> **Given information**:

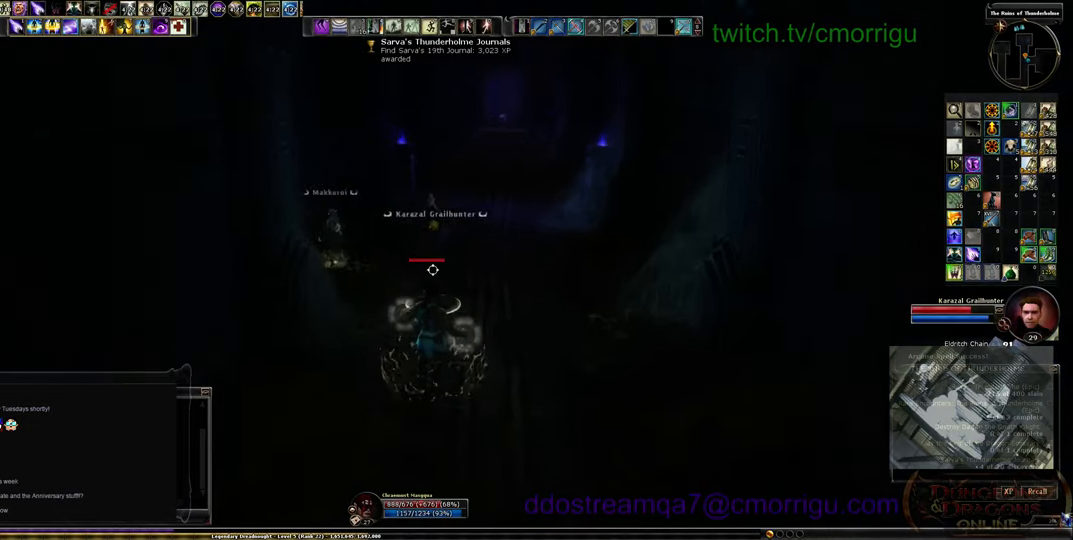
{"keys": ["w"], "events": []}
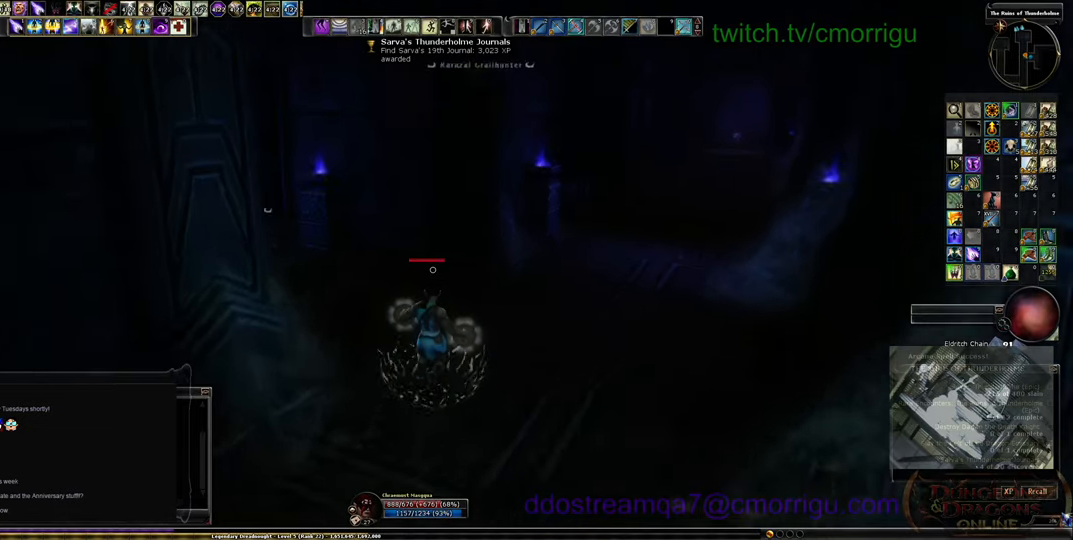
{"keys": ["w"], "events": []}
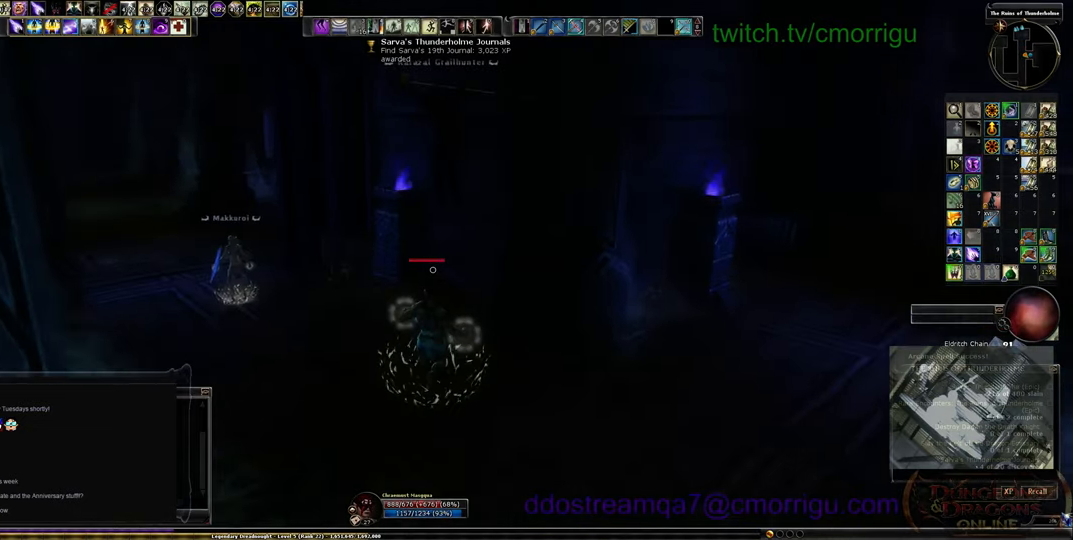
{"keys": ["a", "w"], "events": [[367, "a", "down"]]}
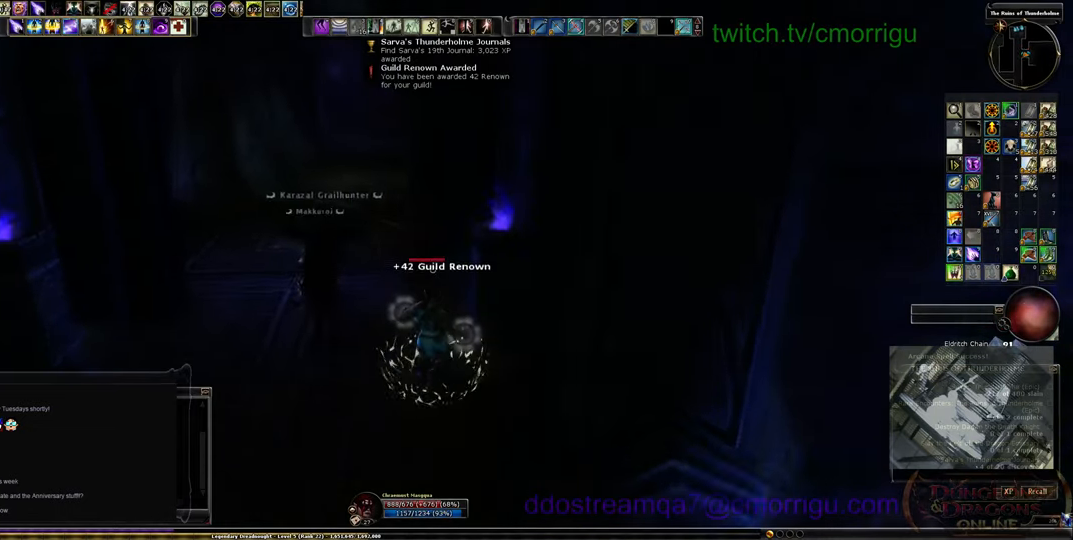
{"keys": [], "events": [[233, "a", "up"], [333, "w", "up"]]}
...
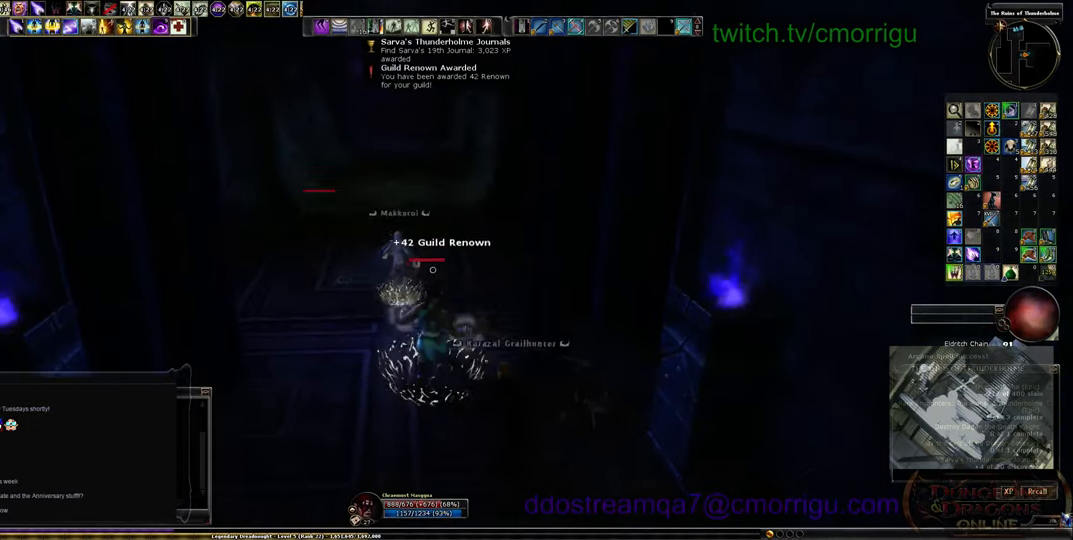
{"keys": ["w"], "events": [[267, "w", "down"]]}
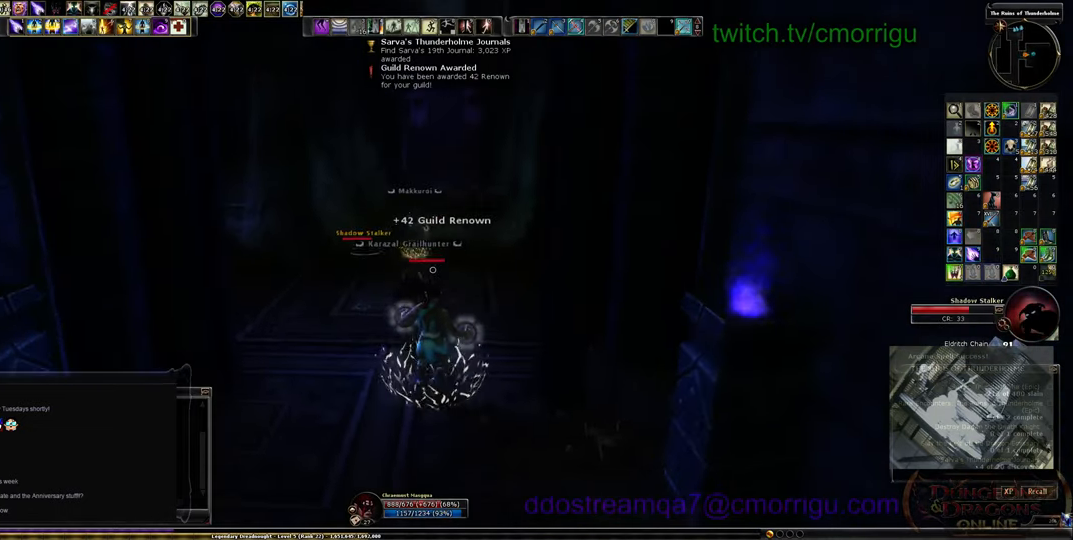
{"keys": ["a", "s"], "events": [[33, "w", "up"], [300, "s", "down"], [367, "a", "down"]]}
---
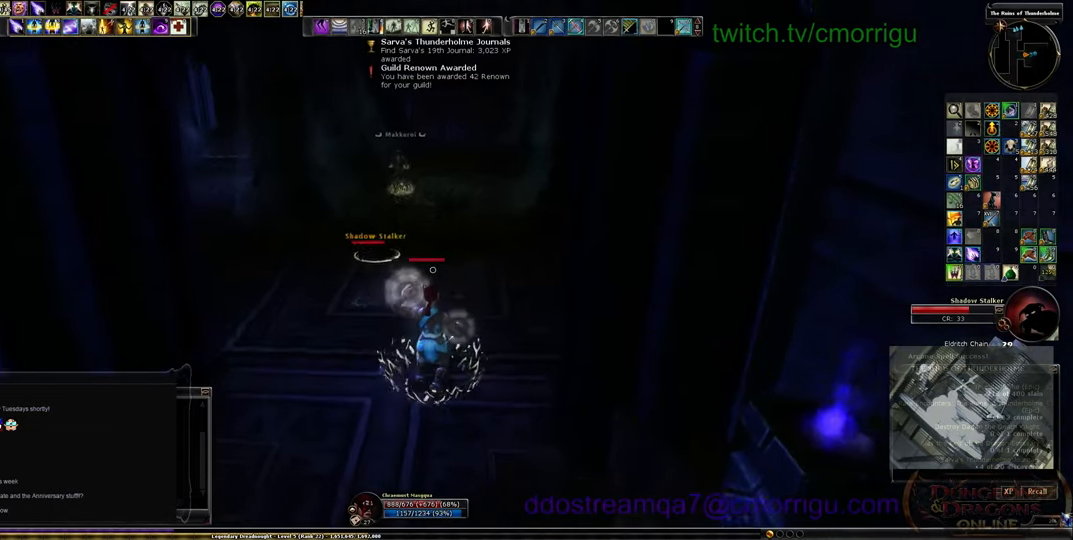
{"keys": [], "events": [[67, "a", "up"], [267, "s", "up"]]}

> **Task brief**:
What lines of the listing contain the word "down"? Copy them all.

> **Answer space**:
{"keys": ["a", "w"], "events": [[367, "a", "down"]]}
{"keys": ["w"], "events": [[267, "w", "down"]]}
{"keys": ["a", "s"], "events": [[33, "w", "up"], [300, "s", "down"], [367, "a", "down"]]}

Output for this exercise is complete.